Parking inspector’s wild confrontation with mum in ritzy suburb divides Aussies

The incident was filmed by a Sydney woman who questioned the ranger about her parking fine, and it speaks to a bigger problem council workers often face.

Parking ranger in an altercation with woman on street in Double Bay, Sydney
A parking inspector was filmed telling a woman to 'leave him alone' before pointing his finger and 'hitting' her phone. Source: Facebook

A heated altercation between a woman and a parking inspector has erupted in one of Sydney's ritziest suburbs, with a young mum accusing the ranger of "physically assaulting her" after he had threatened to call the police over her alleged harassment.

Video footage, filmed by the unidentified woman, was shared on social media by another local with her permission and shows the pair in a confrontation over a parking ticket on Cross St in Sydney's Double Bay, where two-hour parking rules apply.

According to the poster, the woman claims she'd "just parked" her car and was paying for a ticket when the inspector arrived to fine her — but some critics responding to the post, suggest things might not be as they seem.

The Sydney woman claims she "addressed the man" after noticing she was being booked. According to the woman, he was "rude and abrupt," prompting her to whip out her phone to record.

The video starts with the male ranger standing on the footpath appearing to "write notes" on his device, seemingly attempting to ignore the phone in his face. "You're harassing me, I'll call the police," the ranger is seen and heard saying to the woman.

As he turns abruptly pointing a finger toward her, telling her to "leave me alone", he appears to hit the phone. The woman gasps loudly before accusing him of "physically assaulting" her.
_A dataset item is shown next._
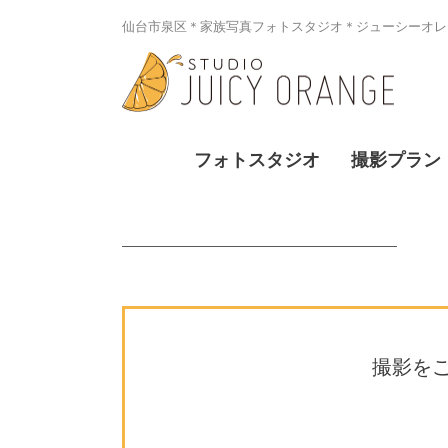
仙台市泉区＊家族写真フォトスタジオ＊ジューシーオレン
フォトスタジオ
撮影プラン
撮影を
"You physically assaulted me. Wow. It's all on camera," the unknown woman says to the ranger as he continues to tell her to "leave me alone". She claims the ranger "pushed her away", saying it was "terrifying".

The video attracted a mixed response from locals who weighed in on the dispute. Some noted the video didn't capture what happened before she started filming, suggesting "there's more to the story". But some called out the ranger, dubbing his behaviour "shocking," regardless of what went down.

"The ranger has no right to assault anyone. And if it was when they were on the job, it’s a sackable offence, if not criminal," one said. While another added, "he’s in trouble, big trouble". Some agreed the woman was out of line for being "up in his face" suggesting she too was in the wrong and that the ranger was "just doing his job".

Cars parking in two-hour parking on Cross Street Double Bay, Sydney.
The incident unfolded on Cross St in Double Bay on Friday, where two-hour parking rules apply. Source: Google Earth

"You can tell he didn't mean to knock the camera, and that she was up in his face," one person commented, adding there are "lots of unanswered questions."

When contacted by Yahoo News Australia, Woollahra Council said it's "aware of the incident" that occurred on Friday — and said it seemingly speaks to an issue parking rangers often face.

"Council regrets any distress experienced during the issuing of a fine due to an illegally parked vehicle," a spokesperson said.

"We understand no one likes receiving a fine, but [we] ask members of the public to refrain from taking out their frustration on Council staff, either verbally or physically."

The council added, that its "regulatory staff are trained to deal with aggressive behaviour and to protect themselves."

In a bid to protect its rangers from ongoing abuse from drivers, another Sydney council recently switched from physical infringements to digital. Despite a backlash, the City of Sydney council believes paperless infringements are in the best interests of parking rangers as it minimises potential confrontations between them and frustrated motorists who cop a fine.